01. AI is not the solution
Many projects now begin with a familiar statement: We want to use AI. It sounds modern and ambitious. From an engineering perspective, however, it represents the same mistake as starting a project with: We need a new application.
In both cases, the tool is selected before the problem has been understood. Artificial intelligence is not the objective of a project. It is one possible way of solving a specific problem.
02. Not every problem requires a model
If a system needs to compare values against limits, calculate averages, validate schedules, generate reports or detect threshold violations, traditional algorithms are usually the better solution.
They are simpler, faster, easier to maintain and far more predictable. Adding AI to these tasks rarely increases the value of the system. More often, it simply increases complexity.
03. Where AI genuinely creates value
Some problems cannot be described by a simple collection of rules. They involve recognising patterns, interpreting images, classifying objects, estimating quality or predicting future behaviour from incomplete information.

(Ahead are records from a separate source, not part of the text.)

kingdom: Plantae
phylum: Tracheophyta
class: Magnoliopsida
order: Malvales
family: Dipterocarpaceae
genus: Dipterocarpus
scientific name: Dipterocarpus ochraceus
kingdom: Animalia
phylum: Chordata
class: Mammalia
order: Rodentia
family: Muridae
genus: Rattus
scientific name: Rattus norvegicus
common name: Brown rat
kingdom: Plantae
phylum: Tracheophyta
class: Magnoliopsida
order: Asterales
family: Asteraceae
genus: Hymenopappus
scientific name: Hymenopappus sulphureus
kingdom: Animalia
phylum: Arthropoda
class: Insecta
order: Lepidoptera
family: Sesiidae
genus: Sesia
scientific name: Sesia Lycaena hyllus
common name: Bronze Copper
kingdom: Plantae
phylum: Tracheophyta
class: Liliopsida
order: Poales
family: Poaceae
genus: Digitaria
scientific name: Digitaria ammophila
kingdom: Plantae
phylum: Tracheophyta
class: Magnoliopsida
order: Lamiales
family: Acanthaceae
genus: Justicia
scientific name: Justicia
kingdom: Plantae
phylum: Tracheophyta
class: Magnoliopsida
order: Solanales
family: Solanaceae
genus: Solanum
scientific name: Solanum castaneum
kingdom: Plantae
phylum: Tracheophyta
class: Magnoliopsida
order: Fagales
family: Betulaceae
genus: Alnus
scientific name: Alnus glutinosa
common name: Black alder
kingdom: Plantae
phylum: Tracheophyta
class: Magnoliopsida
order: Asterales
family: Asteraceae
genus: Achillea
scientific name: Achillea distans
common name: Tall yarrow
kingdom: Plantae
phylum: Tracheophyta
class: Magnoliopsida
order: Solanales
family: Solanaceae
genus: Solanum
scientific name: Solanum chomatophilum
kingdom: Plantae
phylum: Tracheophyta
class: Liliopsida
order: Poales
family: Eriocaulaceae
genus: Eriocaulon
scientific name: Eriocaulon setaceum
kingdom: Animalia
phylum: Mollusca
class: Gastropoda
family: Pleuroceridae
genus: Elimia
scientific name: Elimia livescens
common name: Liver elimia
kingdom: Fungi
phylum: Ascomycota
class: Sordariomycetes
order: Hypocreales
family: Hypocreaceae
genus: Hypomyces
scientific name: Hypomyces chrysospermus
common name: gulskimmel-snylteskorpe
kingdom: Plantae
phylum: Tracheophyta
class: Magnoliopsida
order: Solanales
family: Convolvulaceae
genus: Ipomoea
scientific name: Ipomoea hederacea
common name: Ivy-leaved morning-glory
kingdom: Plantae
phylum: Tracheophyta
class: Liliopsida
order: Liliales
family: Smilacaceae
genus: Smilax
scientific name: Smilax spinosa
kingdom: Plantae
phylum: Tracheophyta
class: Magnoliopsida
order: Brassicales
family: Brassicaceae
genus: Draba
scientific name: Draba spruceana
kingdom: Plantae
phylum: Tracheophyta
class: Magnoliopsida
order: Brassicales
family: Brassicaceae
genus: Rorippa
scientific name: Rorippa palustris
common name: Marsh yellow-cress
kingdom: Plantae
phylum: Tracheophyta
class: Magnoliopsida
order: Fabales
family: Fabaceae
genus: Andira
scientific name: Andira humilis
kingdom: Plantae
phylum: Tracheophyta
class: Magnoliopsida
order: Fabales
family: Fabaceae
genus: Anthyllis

These are the situations where artificial intelligence becomes useful. Not because it replaces engineers, but because it supports decisions where traditional algorithms reach their practical limits.
In engineering projects, AI should therefore solve problems that are difficult to describe explicitly rather than problems that are already well understood.
04. Process first, AI second
The obvious question is often: How can we use AI here?
A better question is: Which operational decision is currently too slow, too uncertain or too difficult to make?
If AI shortens the path to that decision, it deserves consideration. If it does not improve the quality or speed of decision-making, it probably does not belong in the architecture.
Process │ ▼ Data │ ▼ Deterministic logic │ ▼ AI (only where necessary) │ ▼ Decision │ ▼ Action
In well-designed systems, AI is never the centre of the architecture. It is one carefully selected component among many others.
05. Less AI often means a better system
Surprisingly, many successful projects end up using less AI than originally expected. Not because the technology is weak, but because most operational processes can already be described using clear, deterministic logic.
Artificial intelligence remains where deterministic rules stop being sufficient. This approach simplifies maintenance, improves reliability and keeps AI focused on the problems where it truly provides an advantage.
06. A principle that applies everywhere
This way of thinking is not limited to manufacturing, automation or computer vision. The same principle applies to logistics, healthcare, finance, administration and software engineering.
First understand the process. Then identify the decision that should become easier. Only afterwards choose the appropriate technology.
Sometimes that technology will be AI. Sometimes it will be a straightforward algorithm. Sometimes the best solution is simply improving the process itself.
07. Good technology becomes invisible
The best technical solutions rarely attract attention. Users do not think about models, frameworks or architectures. They simply make better decisions, more quickly and with greater confidence.
That should always be the objective. Not building an AI system. Building a system that solves the problem more effectively.
LOOKAS Perspective
AI does not replace engineering. Good engineering reveals where AI truly belongs.